* Consigne A:
Répondez aux questions suivantes à l'aide de l'extrait sur la Vème République.
(i) À quoi la possibilité d'une révision fondamentale de la Constitution est-elle remise ?
(ii) Comment le régime parlementaire de la IVème est-il décrié ?
(iii) De quel parti la Vème République est-elle le régime ?
* Consigne B:
Pour chaque affirmation, indiquez si l'extrait sur la Vème République la confirme, en répondant par oui ou par non et en citant les mots décisifs du texte.
(i) Le Président est politiquement responsable pendant son mandat.
(ii) L'opinion publique française est attachée au culte d'un pouvoir fort.
(iii) Le texte qualifie la Vème République de régime parlementaire.

La n-ième réforme constitutionnelle de la Vème République est passée. Même en cherchant bien, on ne peut y trouver autre chose qu’une sacralisation des pouvoirs du Président, chef de fait du gouvernement quoique irresponsable politiquement et juridiquement pendant toute la durée de son mandat. La possibilité d’une révision fondamentale de la Constitution, fondamentale dans le sens d’un passage à un régime parlementaire comparable à ceux de nos voisins européens est ainsi remise à une hypothétique alternance, en 2012 ou 2017.
On est même en droit de se demander si l’alternance, condition nécessaire d’une révision fondamentale, en serait aussi la condition suffisante. L’opinion publique française est conditionnée depuis des siècles dans le culte d’un pouvoir fort incarné par une personnalité charismatique.(Voir De la Monocratie...)
Le régime parlementaire de la IVéme, à cause de l’impunité de ses majorités changeantes y est décrié comme « régime des partis ». (Voir Pauvre IVéme)Cependant, la Vème République est le régime d’UN parti, celui du Président. C’est donc un régime présidentiel conforme à l’idéal de la monarchie absolue ou du bonapartisme.

* Matériel fourni:
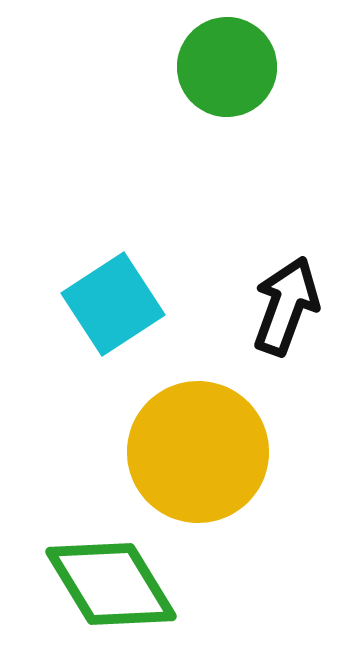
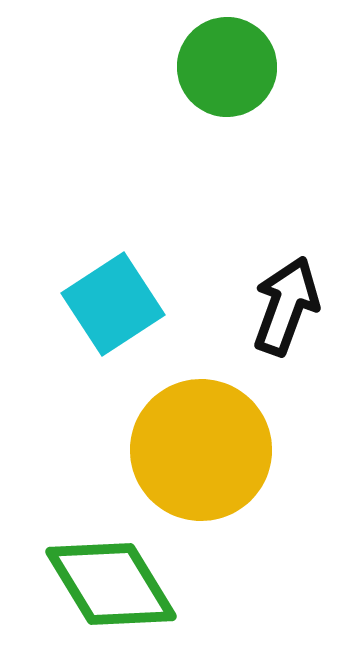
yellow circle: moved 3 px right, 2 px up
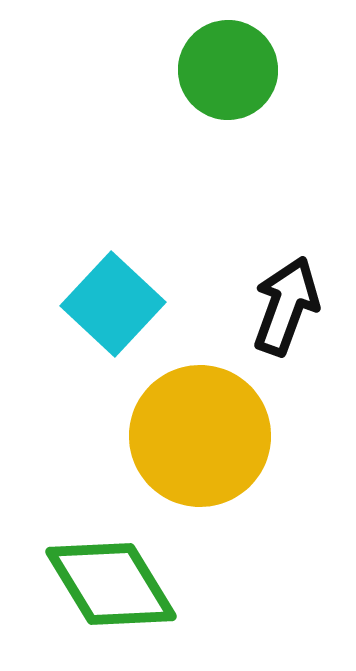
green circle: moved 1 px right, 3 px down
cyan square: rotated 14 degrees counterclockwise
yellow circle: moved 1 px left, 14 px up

* Solution rédigée A:
(i) À une hypothétique alternance, en 2012 ou 2017.
(ii) Comme « régime des partis ».
(iii) Du parti du Président.

* Solution rédigée B:
(i) Non : « irresponsable politiquement et juridiquement pendant toute la durée de son mandat ».
(ii) Oui : « L’opinion publique française est conditionnée depuis des siècles dans le culte d’un pouvoir fort incarné par une personnalité charismatique ».
(iii) Non : « C’est donc un régime présidentiel conforme à l’idéal de la monarchie absolue ou du bonapartisme ».